= YOUR ASSIGNMENT =
Say how many lines in the entries below have the word "credential" in them, giving only the number.

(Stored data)
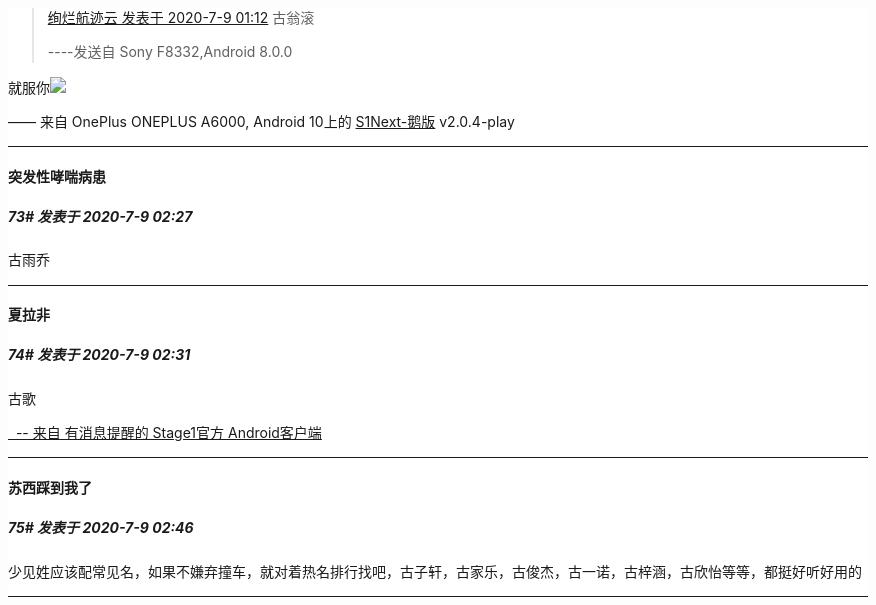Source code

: 

<blockquote><a href="httphttps://bbs.saraba1st.com/2b/forum.php?mod=redirect&amp;goto=findpost&amp;pid=48124126&amp;ptid=1946718" target="_blank">绚烂航迹云 发表于 2020-7-9 01:12</a>
古翁滚


----发送自 Sony F8332,Android 8.0.0</blockquote>
就服你<img src="https://static.saraba1st.com/image/smiley/face2017/067.png" referrerpolicy="no-referrer">

—— 来自 OnePlus ONEPLUS A6000, Android 10上的 [S1Next-鹅版](https://github.com/ykrank/S1-Next/releases) v2.0.4-play







*****

####  突发性哮喘病患  
##### 73#       发表于 2020-7-9 02:27




古雨乔







*****

####  夏拉非  
##### 74#       发表于 2020-7-9 02:31




古歌

[  -- 来自 有消息提醒的 Stage1官方 Android客户端](https://www.coolapk.com/apk/140634)







*****

####  苏西踩到我了  
##### 75#       发表于 2020-7-9 02:46




少见姓应该配常见名，如果不嫌弃撞车，就对着热名排行找吧，古子轩，古家乐，古俊杰，古一诺，古梓涵，古欣怡等等，都挺好听好用的







*****

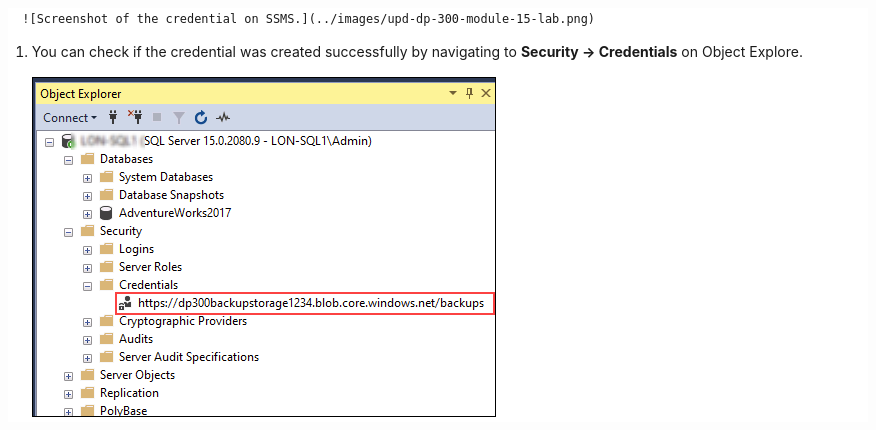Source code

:     
      ![Screenshot of the credential on SSMS.](../images/upd-dp-300-module-15-lab.png)
   
1. You can check if the credential was created successfully by navigating to **Security -> Credentials** on Object Explore.

    ![Screenshot of the credential on SSMS.](../images/upd-dp-300-module-15-lab-17.png)
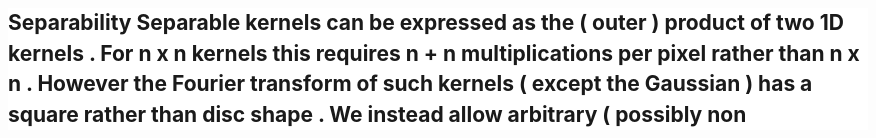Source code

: Separability
Separable
kernels
can
be
expressed
as
the
(
outer
)
product
of
two
1D
kernels
.
For
n
x
n
kernels
this
requires
n
+
n
multiplications
per
pixel
rather
than
n
x
n
.
However
the
Fourier
transform
of
such
kernels
(
except
the
Gaussian
)
has
a
square
rather
than
disc
shape
.
We
instead
allow
arbitrary
(
possibly
non
-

= WRITTEN RESPONSE =
3